NAME¶
MongoDB::Examples - Some examples of MongoDB syntax
VERSION¶
version v0.705.0.0
MAPPING SQL TO MONGODB¶
For developers familiar with SQL, the following chart should help you see how
many common SQL queries could be expressed in MongoDB.
These are Perl-specific examples of translating SQL queries to MongoDB's query
language.
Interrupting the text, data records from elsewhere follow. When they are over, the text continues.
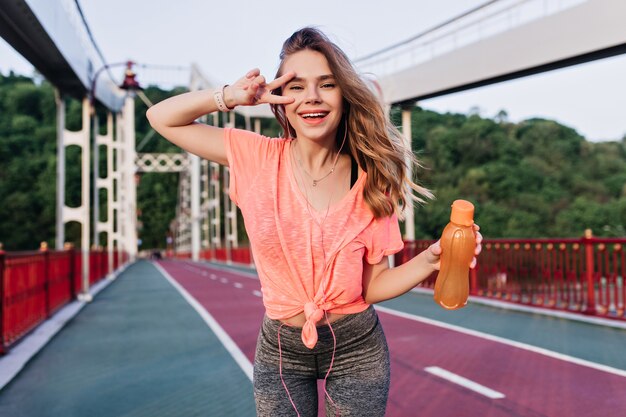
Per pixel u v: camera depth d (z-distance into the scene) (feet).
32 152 246.06
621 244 29.07
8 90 273.33
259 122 132.16
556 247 33.83
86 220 51.16
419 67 53.83
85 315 39.04
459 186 169.07
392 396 16.35
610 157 186.50
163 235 404.57
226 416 14.96
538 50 40.86
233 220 173.88
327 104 5.98
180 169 249.14
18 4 31.78
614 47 35.68
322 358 6.18
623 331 27.07
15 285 26.50
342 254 6.02
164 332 30.42
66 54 43.60
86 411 15.81
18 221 232.12
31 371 21.12
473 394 16.46
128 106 171.73
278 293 6.13
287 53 6.13
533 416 14.37
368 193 6.16
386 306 39.17
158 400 16.78
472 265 5.72
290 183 6.19
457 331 27.76
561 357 21.40
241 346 25.52
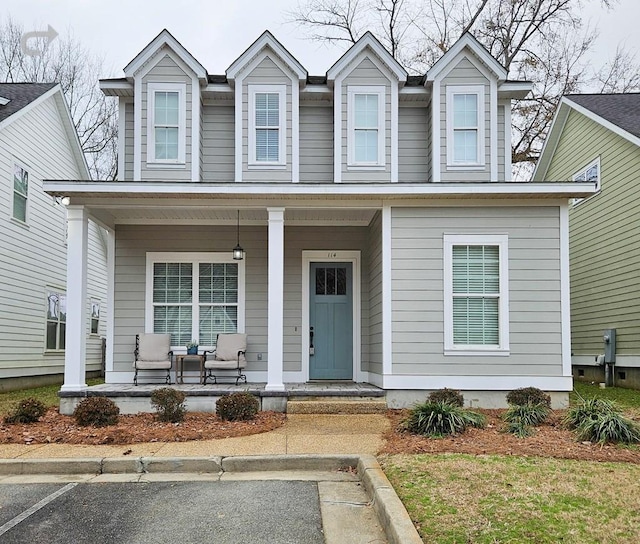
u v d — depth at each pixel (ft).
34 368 46.98
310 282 37.55
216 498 16.94
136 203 31.12
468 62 35.50
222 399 27.50
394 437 23.59
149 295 36.47
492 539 12.28
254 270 37.14
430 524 13.29
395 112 35.12
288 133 34.94
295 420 27.61
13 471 19.93
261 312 36.94
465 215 31.40
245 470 20.33
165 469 20.20
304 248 37.35
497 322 31.12
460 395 28.48
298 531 14.34
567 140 51.65
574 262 50.57
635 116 43.42
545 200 31.32
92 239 59.82
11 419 26.37
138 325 36.29
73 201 30.71
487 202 31.35
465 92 35.32
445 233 31.30
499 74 35.27
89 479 19.22
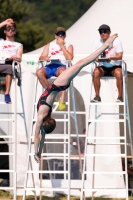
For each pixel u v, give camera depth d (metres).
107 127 42.72
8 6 93.44
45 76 37.88
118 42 38.97
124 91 37.16
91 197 42.78
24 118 39.19
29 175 43.47
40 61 38.44
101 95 42.72
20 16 94.88
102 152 42.84
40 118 30.48
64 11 166.50
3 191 44.38
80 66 30.86
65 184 43.34
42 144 30.61
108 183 42.47
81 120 45.75
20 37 95.12
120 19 47.75
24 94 43.47
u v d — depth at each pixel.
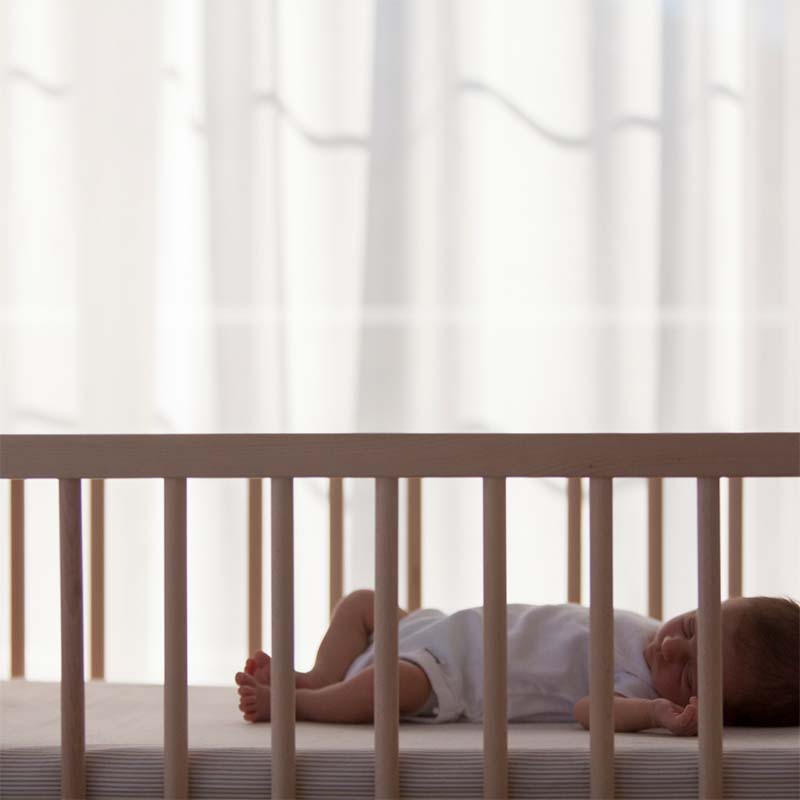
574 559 2.24
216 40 2.58
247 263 2.57
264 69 2.57
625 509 2.57
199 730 1.42
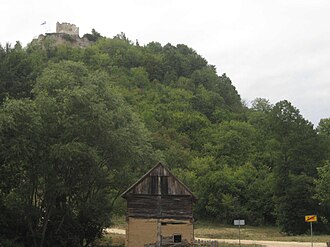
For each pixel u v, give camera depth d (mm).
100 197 44594
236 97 169125
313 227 74500
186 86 156875
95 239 48938
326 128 101125
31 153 38219
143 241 42969
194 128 127125
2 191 40375
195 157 111000
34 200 42594
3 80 51000
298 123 83188
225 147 115000
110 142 41719
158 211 43562
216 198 96562
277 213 77625
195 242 42406
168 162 99750
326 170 66000
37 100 40312
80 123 39094
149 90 148250
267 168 105500
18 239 41750
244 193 97812
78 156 38281
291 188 75500
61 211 43000
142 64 172375
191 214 43906
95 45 186250
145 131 52969
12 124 36938
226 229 80938
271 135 99812
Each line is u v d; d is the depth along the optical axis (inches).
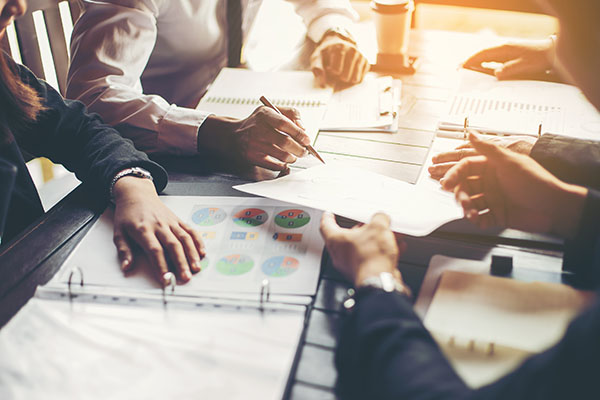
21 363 25.5
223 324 28.0
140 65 56.4
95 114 46.7
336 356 26.5
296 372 26.6
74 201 40.4
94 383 24.5
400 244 33.9
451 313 28.7
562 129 47.6
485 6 120.1
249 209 38.5
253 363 25.4
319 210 38.0
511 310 28.8
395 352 23.7
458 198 34.8
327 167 42.3
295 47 67.7
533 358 20.9
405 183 39.9
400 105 54.0
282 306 29.3
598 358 19.1
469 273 31.7
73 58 53.8
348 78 57.9
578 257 32.6
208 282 31.9
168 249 33.8
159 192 41.2
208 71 69.6
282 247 34.7
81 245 35.4
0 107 41.0
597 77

To see the JavaScript (or other languages') mappings, see
<
http://dochub.mongodb.org/core/sqlToMongo>.
In the following examples, $db is a MongoDB::Database object which was retrieved
by using "get_database". See MongoDB::MongoClient for more.
- "CREATE TABLE USERS (a Number, b Number)"
-
Implicit, can be done explicitly.
- "INSERT INTO USERS VALUES(1,1)"
-
$db->get_collection( 'users' )->insert( { a => 1, b => 1 } );
- "SELECT a,b FROM users"
-
$db->get_collection( 'users')->find( { } )->fields( { a => 1, b => 1 });
- "SELECT * FROM users"
-
$db->get_collection( 'users' )->find;
- "SELECT * FROM users WHERE age=33"
-
$db->get_collection( 'users' )->find( { age => 33 } )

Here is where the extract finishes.